Freedom 55?

Category: Dental, Retirement
The term, Freedom 55™, was introduced by the London Life Insurance Company in the 1980’s. It more or less suggests that we will exit our full-time careers at the age of 55 and enjoy an exotic lifestyle or maybe a second, part-time career and, either way, live happily ever after.

A client recently joked that “Freedom 55” was the age of his last-born child—when he finally moved out of the house!

 

While there are many opposing views about what early retirement really means and when it should occur, I predict that the concept of retirement will become a defunct lifestyle option for the baby-boomer generation.
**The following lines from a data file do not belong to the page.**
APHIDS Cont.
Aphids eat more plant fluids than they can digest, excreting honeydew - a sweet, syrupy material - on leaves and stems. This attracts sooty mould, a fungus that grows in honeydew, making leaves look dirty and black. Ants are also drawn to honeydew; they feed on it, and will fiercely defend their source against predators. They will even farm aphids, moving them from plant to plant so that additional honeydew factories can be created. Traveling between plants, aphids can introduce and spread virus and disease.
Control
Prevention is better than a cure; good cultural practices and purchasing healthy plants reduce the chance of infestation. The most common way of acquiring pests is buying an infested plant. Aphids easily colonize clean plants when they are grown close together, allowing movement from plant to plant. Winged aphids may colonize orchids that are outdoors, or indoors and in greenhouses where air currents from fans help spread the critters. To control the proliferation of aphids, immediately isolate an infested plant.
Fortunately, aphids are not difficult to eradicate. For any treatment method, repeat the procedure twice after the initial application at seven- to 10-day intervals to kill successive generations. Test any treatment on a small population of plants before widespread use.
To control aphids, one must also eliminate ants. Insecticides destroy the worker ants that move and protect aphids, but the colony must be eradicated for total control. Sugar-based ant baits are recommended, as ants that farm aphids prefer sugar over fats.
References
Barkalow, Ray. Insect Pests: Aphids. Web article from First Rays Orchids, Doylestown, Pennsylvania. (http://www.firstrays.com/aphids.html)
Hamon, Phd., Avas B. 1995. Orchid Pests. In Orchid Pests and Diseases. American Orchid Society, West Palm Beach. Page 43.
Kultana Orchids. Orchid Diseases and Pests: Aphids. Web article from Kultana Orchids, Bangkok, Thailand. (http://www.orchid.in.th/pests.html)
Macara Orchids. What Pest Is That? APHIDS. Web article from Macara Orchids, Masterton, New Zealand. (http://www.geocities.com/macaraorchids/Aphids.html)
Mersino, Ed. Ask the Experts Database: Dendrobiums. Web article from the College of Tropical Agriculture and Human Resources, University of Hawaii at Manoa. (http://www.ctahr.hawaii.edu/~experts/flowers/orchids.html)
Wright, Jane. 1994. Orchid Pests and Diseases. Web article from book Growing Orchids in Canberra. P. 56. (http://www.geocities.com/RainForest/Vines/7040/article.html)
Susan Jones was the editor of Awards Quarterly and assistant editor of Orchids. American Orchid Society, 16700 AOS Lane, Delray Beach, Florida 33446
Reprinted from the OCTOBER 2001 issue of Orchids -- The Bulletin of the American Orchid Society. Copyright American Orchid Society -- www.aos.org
I have consulted with hundreds of dentists over the past 30 years about what they plan to do with their lives. The most interesting and emerging trend is that retirement is not relevant to many baby-boomer dentists. And I believe there are a number of reasons for this.

 

Firstly, and most importantly, baby boomers are a generation of lifestyle-driven people with some rather expensive lifestyle habits. Retirement is a word that is usually equated with the immediate cessation of paid work. No longer. It’s an obsolete concept, and today most professionals recognize that they’ll continue to work long after the age of 55—willingly. You may choose to exit full-time work, but there’s always work part-time, sometimes for life, without actually “retiring.

 

Witness the emerging trend towards part-time dentistry for life, which I have observed now for several years. More and

 

more dentists think that complete and full retirement is a thing of the past. And, on the flip side, full-time work is also a fading concept, as more and more dentists seek a part-time career.

 

Over the next 10 years I predict an increase in the number of dentists working part-time, with fewer dedicating a full-time effort to a dental practice. That may have been the norm in the past. But who wants to work long hours and endless days when a better work/life balance is possible?

 

The term retirement will fade away and baby boomers, as a generation, will simply continue working—just less.

 

Let’s reconsider Freedom 55™ for a moment. What would you do if you actually quit dentistry, immediately, and let your dental licence lapse? Do you have a plan? What hobbies will you indulge in from the age of 55 for the rest of your life? Most dentists can’t answer these questions, and so they return to work for lack of anything else to motivate them.

 

I propose a shift in thinking to part-time-for-life and freedom-from-ownership. Enjoy both a modified lifestyle and income, and work as long as you can! After all, you love what you do, right?

 

I believe that I’ll live to 100—thanks to the advances of medicine—and that my career has another 60 years to go. I turned 50 in 2013.

 

I will never retire. What an absurd and out-dated concept that is!